For CYP450, several phytoconstituents exhibited higher affinities than the reference compound silymarin (−16.77 kcal/mol) and the co-crystalized ligand (−6.29 kcal/mol). The most favorable docking scores were recorded for quercetin glucoside (−19.20 kcal/mol), feruloylquinic acid (−18.00 kcal/mol), diosmetin glucoside (−17.85 kcal/mol), coumaric acid glucoside (−17.75 kcal/mol), and isorhamnetin glucoside (−17.44 kcal/mol). These ligands engaged in multiple hydrogen bonds and ionic interactions with key catalytic residues such as Arg 100, Arg 126, Arg 435, and Trp 122, indicating potential inhibitory effects that may surpass those of silymarin.

With IL-2, several compounds showed remarkable affinities, often exceeding the standard (Silymarin, −10.30 kcal/mol). Notably, quercetin glucoside (−11.09 kcal/mol), kaempferol (−12.31 kcal/mol), gallic acid (−12.25 kcal/mol), diosmetin glucoside (−11.03 kcal/mol), caffeic acid (−11.03 kcal/mol), and isorhamnetin glucoside (−10.03 kcal/mol) displayed appreciable interactions. These results suggest that glycosylated flavonoids and phenolic acids could act as effective modulators of IL-2 activity through stable hydrogen bonding with residues including Lys 64, Asn 88, and Glu 116.

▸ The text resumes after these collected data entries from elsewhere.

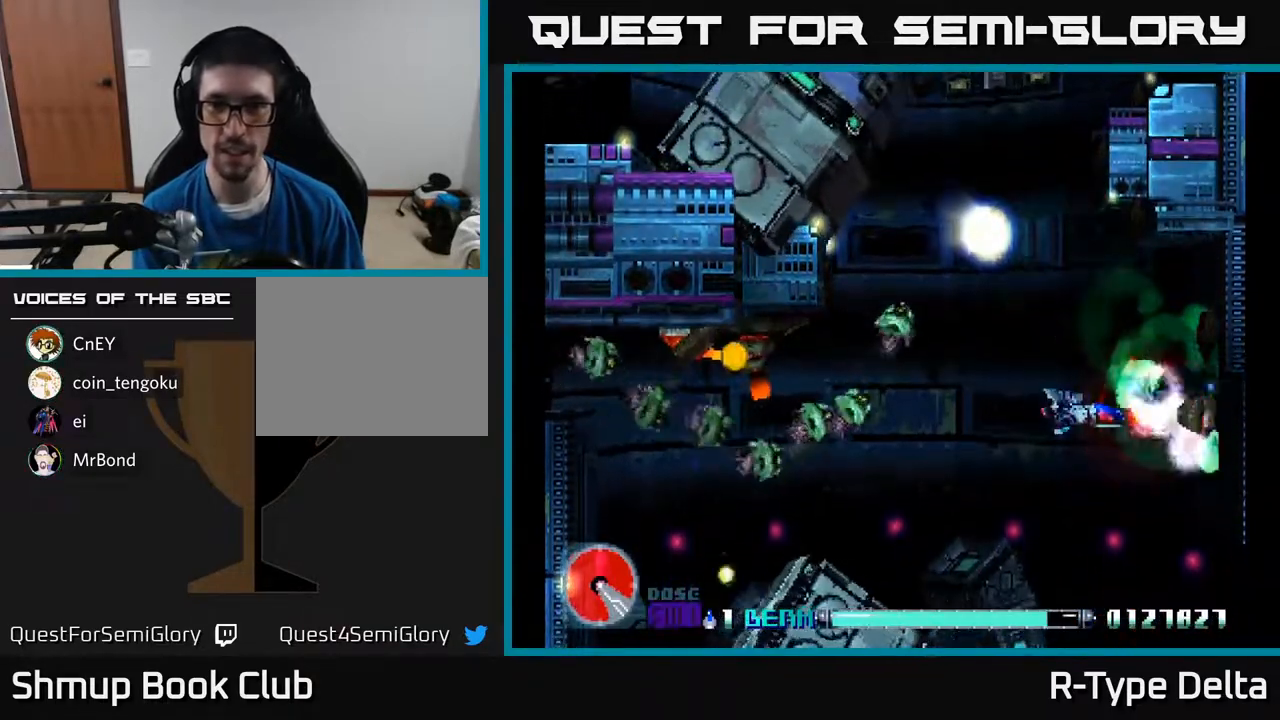
{"buttons": ["X", "DPAD_RIGHT"], "events": [[117, "DPAD_LEFT", "down"], [150, "A", "down"], [183, "DPAD_LEFT", "up"], [183, "DPAD_UP", "down"], [183, "X", "up"], [267, "X", "down"], [283, "A", "up"], [350, "X", "up"], [400, "X", "down"], [417, "DPAD_RIGHT", "down"], [483, "DPAD_UP", "up"]]}
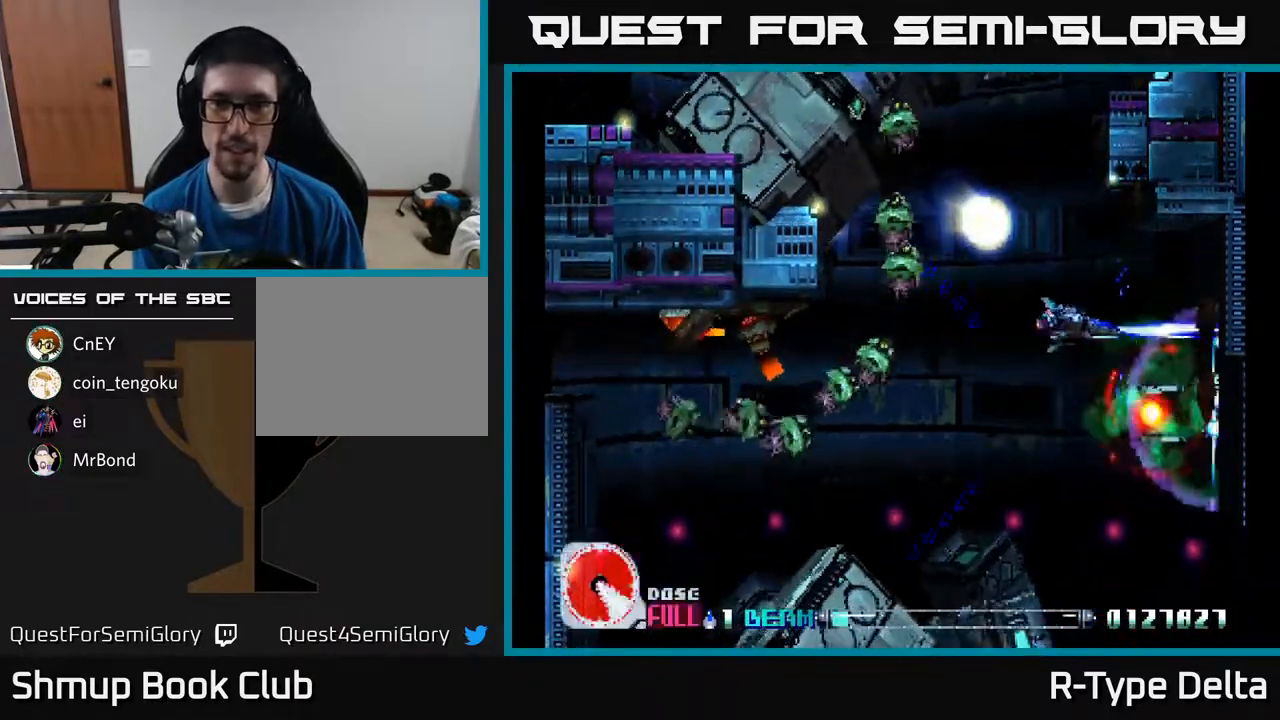
{"buttons": ["X"], "events": [[167, "DPAD_DOWN", "down"], [183, "DPAD_RIGHT", "up"], [500, "DPAD_DOWN", "up"]]}
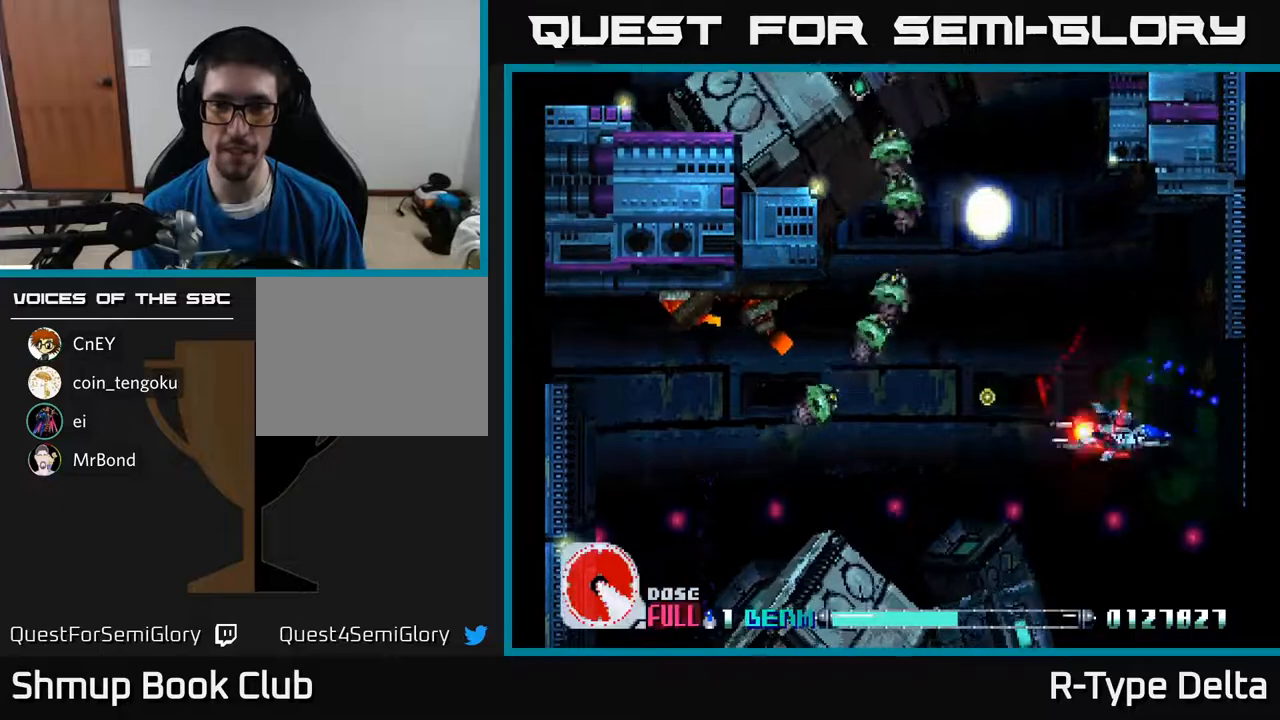
{"buttons": ["X", "DPAD_UP", "DPAD_LEFT"], "events": [[33, "DPAD_UP", "down"], [417, "DPAD_LEFT", "down"]]}
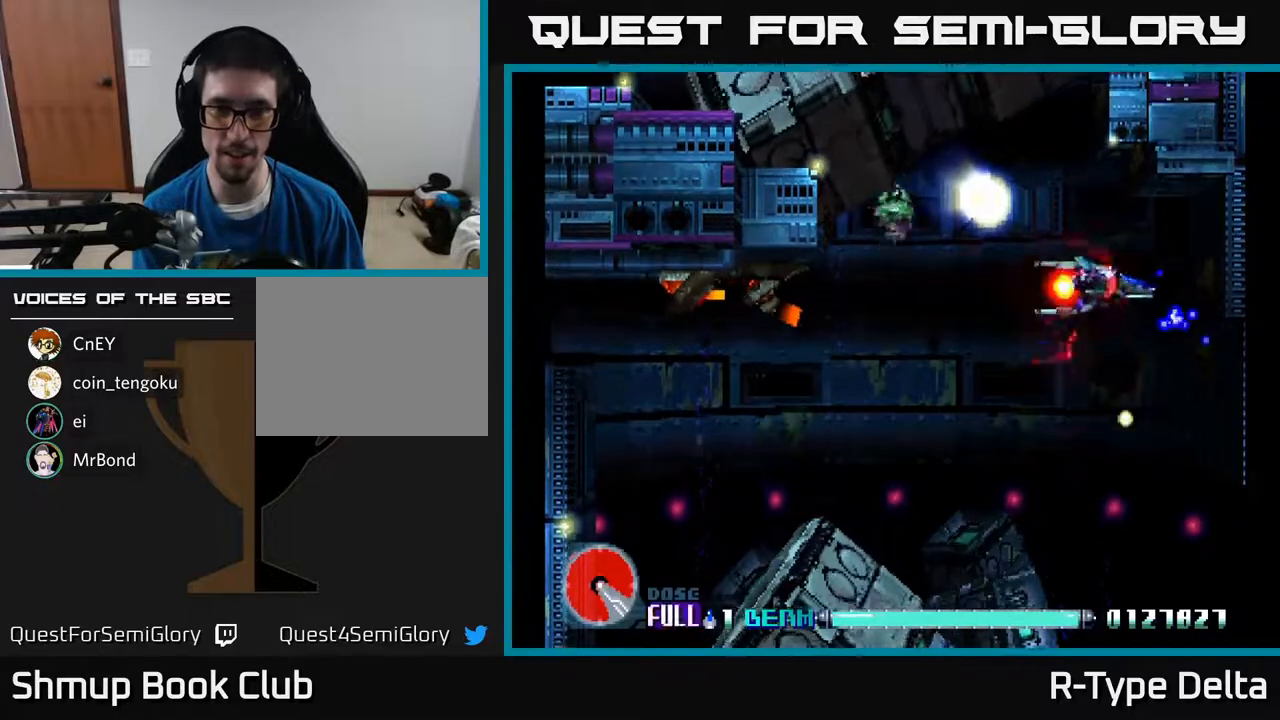
{"buttons": [], "events": [[17, "DPAD_UP", "up"], [33, "A", "down"], [83, "DPAD_LEFT", "up"], [183, "A", "up"], [267, "X", "up"], [300, "X", "down"], [483, "X", "up"]]}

Docking against IL-6 identified quercetin glucoside (−16.47 kcal/mol) as the strongest binder, markedly outperforming silymarin (−13.43 kcal/mol). Other compounds with notable affinities included caffeoylquinic acid (−14.39 kcal/mol), isorhamnetin glucoside (−14.13 kcal/mol), diosmetin (−13.02 kcal/mol), feruloylquinic acid (−13.17 kcal/mol), and quercetin (−13.25 kcal/mol). These findings highlight the enhanced interaction potential of glycosylated flavonoids and esterified phenolic acids with IL-6, suggesting their contribution to the extract’s anti-inflammatory activity.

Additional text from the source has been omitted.